Dataset entries:

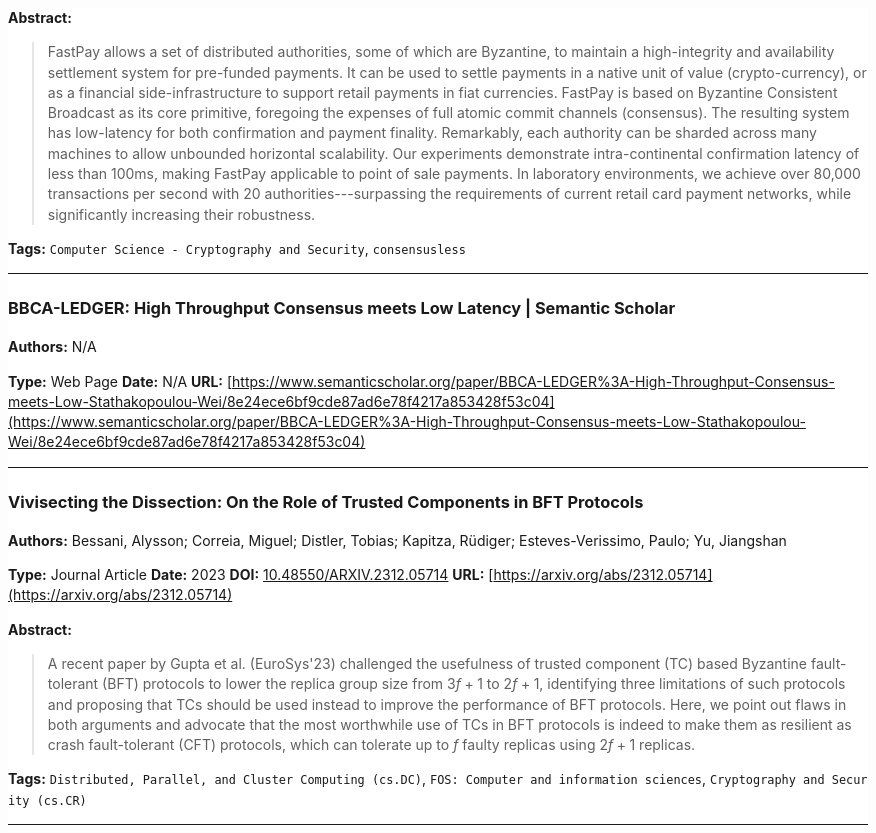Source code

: **Abstract:**
> FastPay allows a set of distributed authorities, some of which are Byzantine, to maintain a high-integrity and availability settlement system for pre-funded payments. It can be used to settle payments in a native unit of value (crypto-currency), or as a financial side-infrastructure to support retail payments in fiat currencies. FastPay is based on Byzantine Consistent Broadcast as its core primitive, foregoing the expenses of full atomic commit channels (consensus). The resulting system has low-latency for both confirmation and payment finality. Remarkably, each authority can be sharded across many machines to allow unbounded horizontal scalability. Our experiments demonstrate intra-continental confirmation latency of less than 100ms, making FastPay applicable to point of sale payments. In laboratory environments, we achieve over 80,000 transactions per second with 20 authorities---surpassing the requirements of current retail card payment networks, while significantly increasing their robustness.

**Tags:** `Computer Science - Cryptography and Security`, `consensusless`

---

### BBCA-LEDGER: High Throughput Consensus meets Low Latency | Semantic Scholar
<a name="BBCALEDGERHighThroughput"></a>

**Authors:** N/A

**Type:** Web Page
**Date:** N/A
**URL:** [https://www.semanticscholar.org/paper/BBCA-LEDGER%3A-High-Throughput-Consensus-meets-Low-Stathakopoulou-Wei/8e24ece6bf9cde87ad6e78f4217a853428f53c04](https://www.semanticscholar.org/paper/BBCA-LEDGER%3A-High-Throughput-Consensus-meets-Low-Stathakopoulou-Wei/8e24ece6bf9cde87ad6e78f4217a853428f53c04)

---

### Vivisecting the Dissection: On the Role of Trusted Components in BFT Protocols
<a name="bessaniVivisectingDissectionRole2023"></a>

**Authors:** Bessani, Alysson; Correia, Miguel; Distler, Tobias; Kapitza, Rüdiger; Esteves-Verissimo, Paulo; Yu, Jiangshan

**Type:** Journal Article
**Date:** 2023
**DOI:** [10.48550/ARXIV.2312.05714](https://doi.org/10.48550/ARXIV.2312.05714)
**URL:** [https://arxiv.org/abs/2312.05714](https://arxiv.org/abs/2312.05714)

**Abstract:**
> A recent paper by Gupta et al. (EuroSys'23) challenged the usefulness of trusted component (TC) based Byzantine fault-tolerant (BFT) protocols to lower the replica group size from $3f+1$ to $2f+1$, identifying three limitations of such protocols and proposing that TCs should be used instead to improve the performance of BFT protocols. Here, we point out flaws in both arguments and advocate that the most worthwhile use of TCs in BFT protocols is indeed to make them as resilient as crash fault-tolerant (CFT) protocols, which can tolerate up to $f$ faulty replicas using $2f+1$ replicas.

**Tags:** `Distributed, Parallel, and Cluster Computing (cs.DC)`, `FOS: Computer and information sciences`, `Cryptography and Security (cs.CR)`

---
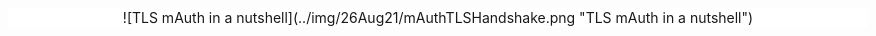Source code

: <center>![TLS mAuth in a nutshell](../img/26Aug21/mAuthTLSHandshake.png "TLS mAuth in a nutshell")</center>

> **Problem details**
Word for word, quote the lines above. Omit the pictures.

> **Response to this task**
Source code

: **Abstract:**
> FastPay allows a set of distributed authorities, some of which are Byzantine, to maintain a high-integrity and availability settlement system for pre-funded payments. It can be used to settle payments in a native unit of value (crypto-currency), or as a financial side-infrastructure to support retail payments in fiat currencies. FastPay is based on Byzantine Consistent Broadcast as its core primitive, foregoing the expenses of full atomic commit channels (consensus). The resulting system has low-latency for both confirmation and payment finality. Remarkably, each authority can be sharded across many machines to allow unbounded horizontal scalability. Our experiments demonstrate intra-continental confirmation latency of less than 100ms, making FastPay applicable to point of sale payments. In laboratory environments, we achieve over 80,000 transactions per second with 20 authorities---surpassing the requirements of current retail card payment networks, while significantly increasing their robustness.

**Tags:** `Computer Science - Cryptography and Security`, `consensusless`

---

### BBCA-LEDGER: High Throughput Consensus meets Low Latency | Semantic Scholar
<a name="BBCALEDGERHighThroughput"></a>

**Authors:** N/A

**Type:** Web Page
**Date:** N/A
**URL:** [https://www.semanticscholar.org/paper/BBCA-LEDGER%3A-High-Throughput-Consensus-meets-Low-Stathakopoulou-Wei/8e24ece6bf9cde87ad6e78f4217a853428f53c04](https://www.semanticscholar.org/paper/BBCA-LEDGER%3A-High-Throughput-Consensus-meets-Low-Stathakopoulou-Wei/8e24ece6bf9cde87ad6e78f4217a853428f53c04)

---

### Vivisecting the Dissection: On the Role of Trusted Components in BFT Protocols
<a name="bessaniVivisectingDissectionRole2023"></a>

**Authors:** Bessani, Alysson; Correia, Miguel; Distler, Tobias; Kapitza, Rüdiger; Esteves-Verissimo, Paulo; Yu, Jiangshan

**Type:** Journal Article
**Date:** 2023
**DOI:** [10.48550/ARXIV.2312.05714](https://doi.org/10.48550/ARXIV.2312.05714)
**URL:** [https://arxiv.org/abs/2312.05714](https://arxiv.org/abs/2312.05714)

**Abstract:**
> A recent paper by Gupta et al. (EuroSys'23) challenged the usefulness of trusted component (TC) based Byzantine fault-tolerant (BFT) protocols to lower the replica group size from $3f+1$ to $2f+1$, identifying three limitations of such protocols and proposing that TCs should be used instead to improve the performance of BFT protocols. Here, we point out flaws in both arguments and advocate that the most worthwhile use of TCs in BFT protocols is indeed to make them as resilient as crash fault-tolerant (CFT) protocols, which can tolerate up to $f$ faulty replicas using $2f+1$ replicas.

**Tags:** `Distributed, Parallel, and Cluster Computing (cs.DC)`, `FOS: Computer and information sciences`, `Cryptography and Security (cs.CR)`

---
Source code

: <center>![TLS mAuth in a nutshell](../img/26Aug21/mAuthTLSHandshake.png "TLS mAuth in a nutshell")</center>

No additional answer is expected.